Focusing on specimens of discourse where criticism assumes a flagrantly bucolic persona,
Archeologies of Invective investigates hitherto little acknowledged contexts of irony, aggressivity, and vilification. After considering briefly Lucilius and Horace, the author evaluates such diverse figures as Poggio Bracciolini, Quevedo, Dunbar, Poe, and Mencken before proceeding to sustained discussion of Goethe’s
Werther, and the «Invektiven.» In terms of prime-time satiric virtuosity, Byron’s
Don Juan recycles pastoral animus, acting as a rogue-like mirror-text of the Schiller/Goethe
Xenien of the late 1790s. Sidney’s double sestina and Villon’s «Ballad of the Women of Paris» are seen inaugurating the modern age, while, at the dawn of the avant-garde, Verlaine’s «Invectives» sample Goethean and Villonesque attitude at a new level of recherché «vulgarity.» Low- and Highbrow, outlaw and Philistine resurface in Wyndham Lewis’s Arcadian perspective on the artist-intellectual. Poets Robert Frost and Theodore Enslin are seen reinvigoratoring the edgily «agrest» scene of invective in America.

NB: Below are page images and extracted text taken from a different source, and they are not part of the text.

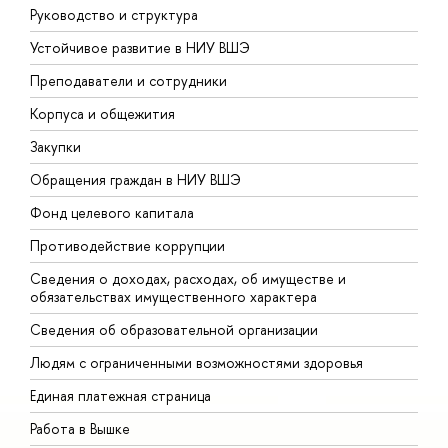
Руководство и структура
Д
Устойчивое развитие в НИУ ВШЭ
О
Преподаватели и сотрудники
П
Корпуса и общежития
В
Закупки
П
Обращения граждан в НИУ ВШЭ
А
Фонд целевого капитала
Д
Противодействие коррупции
Ц
Сведения о доходах, расходах, об имуществе и
Б
обязательствах имущественного характера
О
Сведения об образовательной организации
О
Людям с ограниченными возможностями здоровья
Единая платежная страница
Работа в Вышке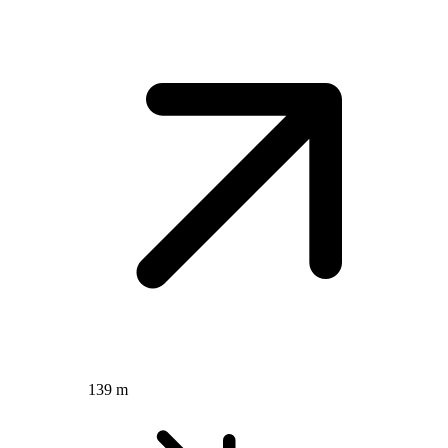
139 m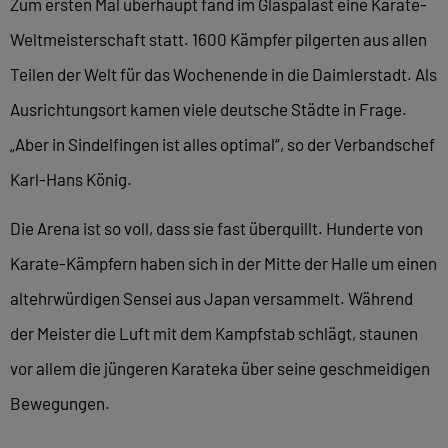
Zum ersten Mal überhaupt fand im Glaspalast eine Karate-
Weltmeisterschaft statt. 1600 Kämpfer pilgerten aus allen
Teilen der Welt für das Wochenende in die Daimlerstadt. Als
Ausrichtungsort kamen viele deutsche Städte in Frage.
„Aber in Sindelfingen ist alles optimal“, so der Verbandschef
Karl-Hans König.
Die Arena ist so voll, dass sie fast überquillt. Hunderte von
Karate-Kämpfern haben sich in der Mitte der Halle um einen
altehrwürdigen Sensei aus Japan versammelt. Während
der Meister die Luft mit dem Kampfstab schlägt, staunen
vor allem die jüngeren Karateka über seine geschmeidigen
Bewegungen.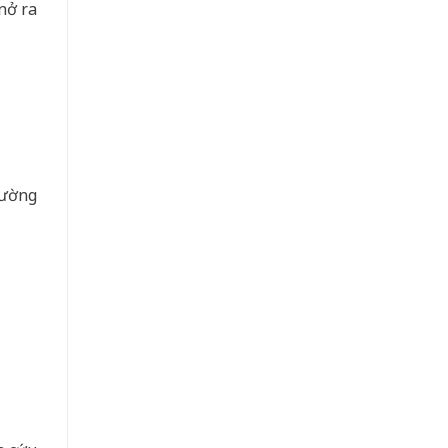
nở ra
cường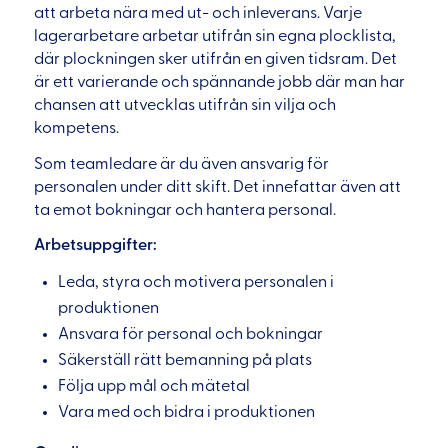
att arbeta nära med ut- och inleverans. Varje
lagerarbetare arbetar utifrån sin egna plocklista,
där plockningen sker utifrån en given tidsram. Det
är ett varierande och spännande jobb där man har
chansen att utvecklas utifrån sin vilja och
kompetens.
Som teamledare är du även ansvarig för
personalen under ditt skift. Det innefattar även att
ta emot bokningar och hantera personal.
Arbetsuppgifter:
Leda, styra och motivera personalen i
produktionen
Ansvara för personal och bokningar
Säkerställ rätt bemanning på plats
Följa upp mål och mätetal
Vara med och bidra i produktionen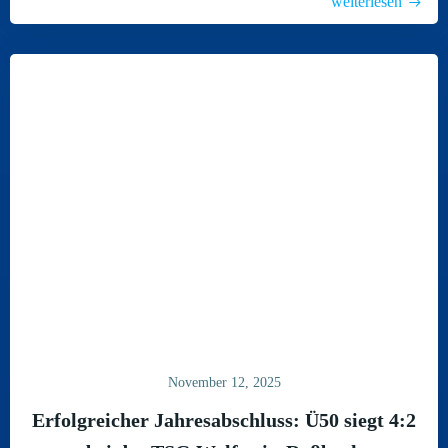
weiterlesen
November 12, 2025
Erfolgreicher Jahresabschluss: Ü50 siegt 4:2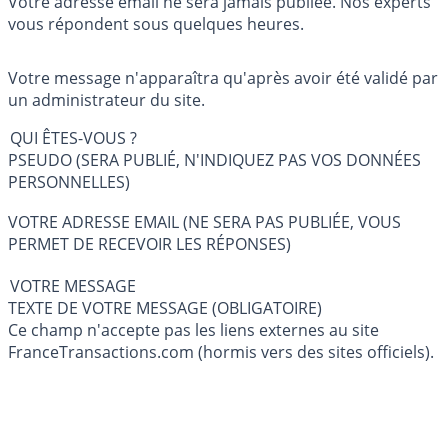
Votre adresse email ne sera jamais publiée. Nos experts
vous répondent sous quelques heures.
Votre message n'apparaîtra qu'après avoir été validé par
un administrateur du site.
QUI ÊTES-VOUS ?
PSEUDO (SERA PUBLIÉ, N'INDIQUEZ PAS VOS DONNÉES
PERSONNELLES)
VOTRE ADRESSE EMAIL (NE SERA PAS PUBLIÉE, VOUS
PERMET DE RECEVOIR LES RÉPONSES)
VOTRE MESSAGE
TEXTE DE VOTRE MESSAGE (OBLIGATOIRE)
Ce champ n'accepte pas les liens externes au site
FranceTransactions.com (hormis vers des sites officiels).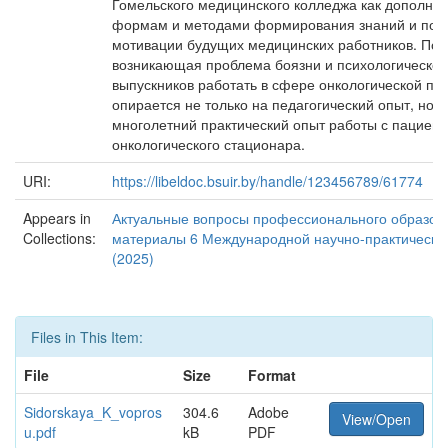
Гомельского медицинского колледжа как дополнен
формам и методами формирования знаний и по
мотивации будущих медицинских работников. Под
возникающая проблема боязни и психологической
выпускников работать в сфере онкологической по
опирается не только на педагогический опыт, но и
многолетний практический опыт работы с пациен
онкологического стационара.
URI:
https://libeldoc.bsuir.by/handle/123456789/61774
Appears in
Актуальные вопросы профессионального образова
Collections:
материалы 6 Международной научно-практическо
(2025)
Files in This Item:
File
Size
Format
Sidorskaya_K_vopros
304.6
Adobe
View/Open
u.pdf
kB
PDF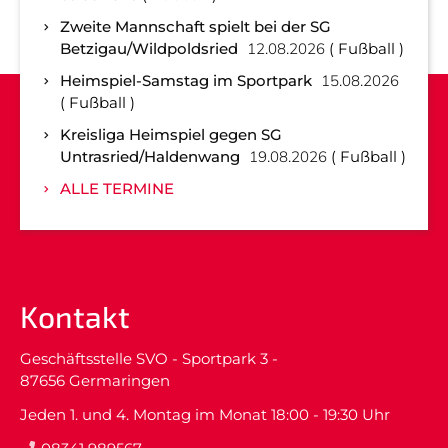
Zweite Mannschaft spielt bei der SG
Betzigau/Wildpoldsried
12.08.2026
Fußball
Heimspiel-Samstag im Sportpark
15.08.2026
Fußball
Kreisliga Heimspiel gegen SG
Untrasried/Haldenwang
19.08.2026
Fußball
ALLE TERMINE
Kontakt
Geschäftsstelle SVO - Sportpark 3 -
87656 Germaringen
Jeden 1. und 4. Montag im Monat 18:00 - 19:30 Uhr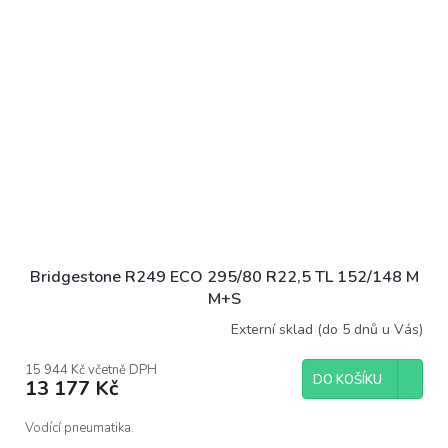
Bridgestone R249 ECO 295/80 R22,5 TL 152/148 M
M+S
Externí sklad (do 5 dnů u Vás)
15 944 Kč včetně DPH
DO KOŠÍKU
13 177 Kč
Vodící pneumatika.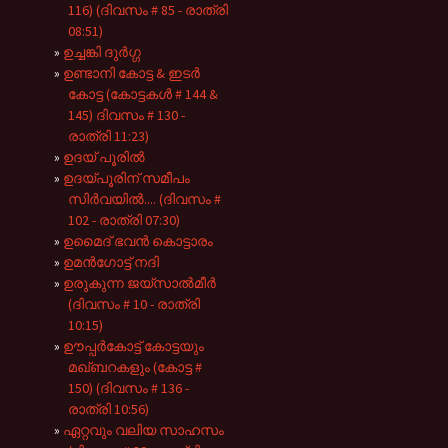
116) (ദിവസം # 85 - രാത്രി
08:51)
ഉച്ചങ്കി ദുർഗ്ഗ
ഉണ്ടാനി കോട്ട & ഇടർ
കോട്ട (കോട്ടകൾ # 144 &
145) ദിവസം # 130 -
രാത്രി 11:23)
ഉദയ് പൂരിൽ
ഉദയ്പൂരിന് സമീപം
സിർവയിൽ.... (ദിവസം #
102 - രാത്രി 07:30)
ഉമൈദ് ഭവൻ കൊട്ടാരം
ഉമൻഗോട്ട് നദി
ഉരുകുന്ന ജയ്സാൽമീർ
(ദിവസം # 10 - രാത്രി
10:15)
ഊപ്പർകോട്ട് കോട്ടയും
മഖ്ബറകളും (കോട്ട #
150) (ദിവസം # 136 -
രാത്രി 10:56)
ഏറ്റവും വലിയ സാഹസം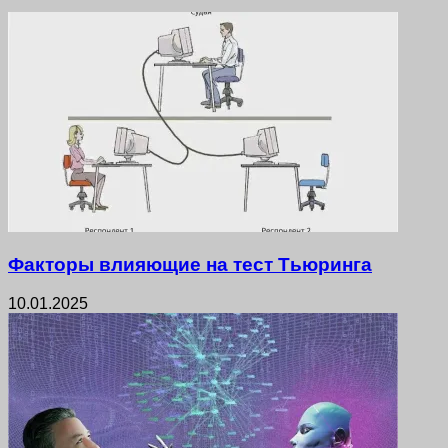
Факторы влияющие на тест Тьюринга
10.01.2025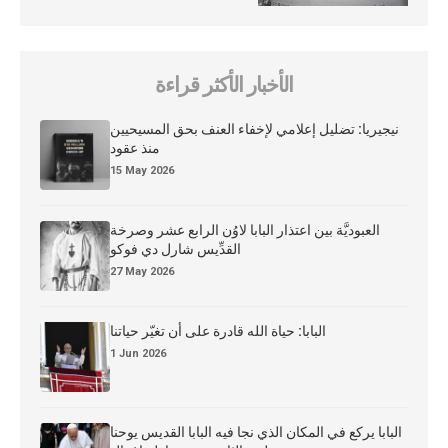
الأخبار الأكثر قراءة
نيجيريا: تضليل إعلامي لإخفاء العنف بحق المسيحيين
منذ عقود
15 May 2026
العبوديَّة بين اعتذار البابا لاوُن الرابع عشر وصرخة
القدِّيس شارل دي فوكو
27 May 2026
البابا: حياة الله قادرة على أن تغيّر حياتنا
1 Jun 2026
البابا يركع في المكان الذي نجا فيه البابا القديس يوحنا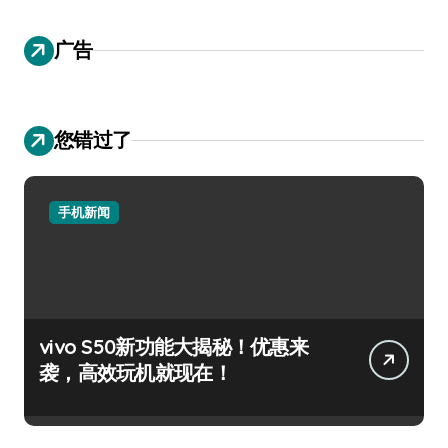
广告
您错过了
手机新闻
vivo S50新功能大揭秘！优惠来
袭，高效玩机就现在！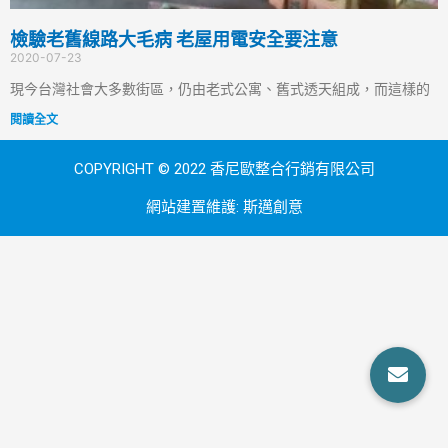
檢驗老舊線路大毛病 老屋用電安全要注意
2020-07-23
現今台灣社會大多數街區，仍由老式公寓、舊式透天組成，而這樣的
閱讀全文
COPYRIGHT © 2022 香尼歐整合行銷有限公司
網站建置維護:
斯邁創意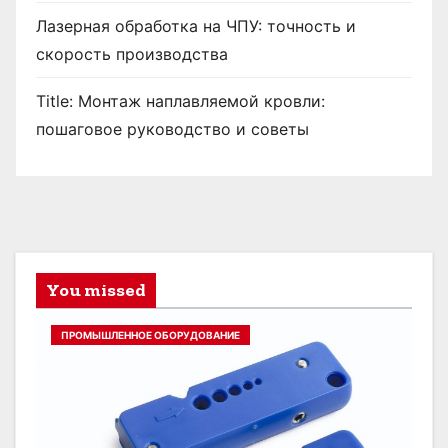
Лазерная обработка на ЧПУ: точность и
скорость производства
Title: Монтаж наплавляемой кровли:
пошаговое руководство и советы
You missed
ПРОМЫШЛЕННОЕ ОБОРУДОВАНИЕ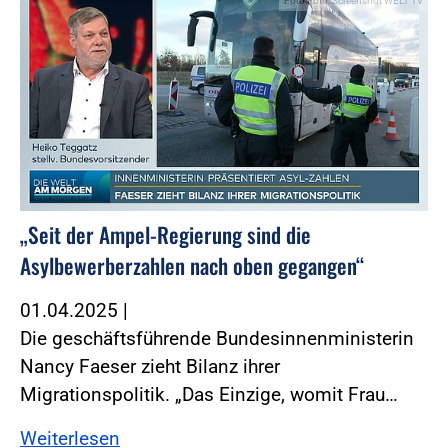
Foto:Foto: Screenshot WELT TV
„Seit der Ampel-Regierung sind die
Asylbewerberzahlen nach oben gegangen“
01.04.2025
|
Die geschäftsführende Bundesinnenministerin
Nancy Faeser zieht Bilanz ihrer
Migrationspolitik. „Das Einzige, womit Frau…
Weiterlesen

Archeologies of Invective situates itself also with respect to a psychohistorical terrain – altered states of consciousness reflecting Faustian transition: the dislocation of the peasant class, the empowerment of women as a heterological «state within a state,» the advent of modern weaponry, and the rise of alcohol – whose genealogy becomes nothing short of a «gin-eology.» Stable notions of character give way to impersonal, pantomimic terms of art, such as caliber; the hero is displaced by the wanderer, thief, madman, and clown. Not limiting itself to the literary canon,
Archeologies includes analyses of gangster films and sports legends in the context of Arcadian motivation. Finally, Eisenhauer places Philip Roth’s
American Pastoral within the arc of 19th-century pastoral fiction, locating a prosaic «Nowadays» in which criticism is still inscribed, as evidenced by Fish’s explication of pastoral in the context of professional correctness.